Document excerpt:
# What Is A Surge Tank



## Morrowmd (Feb 22, 2005)

I saw the surge tank mod that some have done and wondered if this was just a way of adding more fresh water capacity to the system?

My 2002 26RS has a 38 gallon fresh tank- anymore than a weekend trip and I have to refill. I see the newer models have gone to bigger fresh tanks, I think 45 gallons. I would like to see Keystone squeeze in 80 gallon tanks. Filling the tank with my 2 five gallon jugs is one of my least favorite camping chores







.

-Matt


----------



## vdub (Jun 19, 2004)

A surge tank, or accumulator, is not to increase your fresh water capacity, but is to reduce your electric pump from cycling. It's pressure buffer. When the surge tank is installed, your pump will run less, but when it does run, it will run longer in order to fill the tank and build up pressure. If you boondock a lot, then you might want to consider installing one. If, on the other hand, you usually have hook ups, don't bother.


----------



## Thor (Apr 7, 2004)

Matt

I have installed a surge tank or pressure tank in my TT. It is a relatively easy mod to due and will cost approx. $50. A 2 gal tank will fit neatly under the seat with modifying anything.

Records to use:
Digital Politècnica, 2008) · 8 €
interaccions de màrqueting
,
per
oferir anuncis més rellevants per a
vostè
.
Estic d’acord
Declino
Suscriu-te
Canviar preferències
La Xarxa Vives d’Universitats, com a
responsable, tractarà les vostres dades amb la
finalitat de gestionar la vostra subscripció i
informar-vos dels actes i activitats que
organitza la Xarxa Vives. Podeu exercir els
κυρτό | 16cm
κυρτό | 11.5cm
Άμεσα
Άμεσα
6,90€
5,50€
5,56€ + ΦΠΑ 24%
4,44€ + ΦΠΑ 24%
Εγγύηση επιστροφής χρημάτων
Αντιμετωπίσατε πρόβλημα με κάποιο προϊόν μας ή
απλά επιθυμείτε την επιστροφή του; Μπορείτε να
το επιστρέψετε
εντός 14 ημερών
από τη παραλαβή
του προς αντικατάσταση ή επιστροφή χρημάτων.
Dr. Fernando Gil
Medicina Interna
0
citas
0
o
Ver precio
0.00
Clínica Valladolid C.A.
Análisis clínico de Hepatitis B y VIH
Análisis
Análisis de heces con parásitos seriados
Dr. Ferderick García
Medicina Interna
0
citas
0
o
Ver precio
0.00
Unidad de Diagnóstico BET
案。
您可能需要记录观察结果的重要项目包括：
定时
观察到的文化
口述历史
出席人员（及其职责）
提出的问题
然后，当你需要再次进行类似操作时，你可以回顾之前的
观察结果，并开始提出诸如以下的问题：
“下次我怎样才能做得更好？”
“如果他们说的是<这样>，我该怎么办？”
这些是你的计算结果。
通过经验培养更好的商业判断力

Task 1:
Reproduce the rows word for word, beginning with the first line of the rows and ending with the line that contains "finalitat de gestionar".
Task 2:
Continue the forum thread about surge tanks from the point where it ends.

Your response 1:
Digital Politècnica, 2008) · 8 €
interaccions de màrqueting
,
per
oferir anuncis més rellevants per a
vostè
.
Estic d’acord
Declino
Suscriu-te
Canviar preferències
La Xarxa Vives d’Universitats, com a
responsable, tractarà les vostres dades amb la
finalitat de gestionar la vostra subscripció i

Your response 2:
Benefits:

Your pump will not cycle everytime someone uses water. This is nice at night when the kids have to go. You can flush without the pump going on. While travelling you can use the water without the pump being turned on. The Surge tank will increase your overall water in your system. For example a 2gal tank will increase your water but not by 2gal. There is a bladder in the tank which ensure a that there is water pressure in your system when the pump is not running. The larger the surge tank the more water in the system the less the pump will cycle. However, when the pump does cycle, it will run for a longer period of time. It will run until the tank is filled and reaches the set pressure.

For me this was a mod worth doing. I am very happy with this mod. There is a thread with step by step instruction. I cannot remember who posted, but it was very easy to do. I also posted pics in the gallery of my mod. To make things even quieter, I surround the pump with 1"SM board.

The system works exactly the same way if your house is on a well.

Thor


----------



## Morrowmd (Feb 22, 2005)

Sounds like a good idea- this will go on my mod list for the summer.

Thanks guys







!

-Matt


----------



## NDJollyMon (Aug 22, 2003)

I agree. I think I'll tackle this mod soon.


----------



## kjp1969 (Apr 25, 2004)

I installed a 2-3 gal tank, and it works great. The pump cycles every once in a while, but you can flush, wash your face, brush your teeth etc. in silence.

I think you can get a massive 5 gal tank, which would increase your overall capacity a bit, but you'll have to find a spot to install it.


----------



## CamperAndy (Aug 26, 2004)

On my 28rss a 5 gallon tank fit very nicely under the dinette seat. See picture below.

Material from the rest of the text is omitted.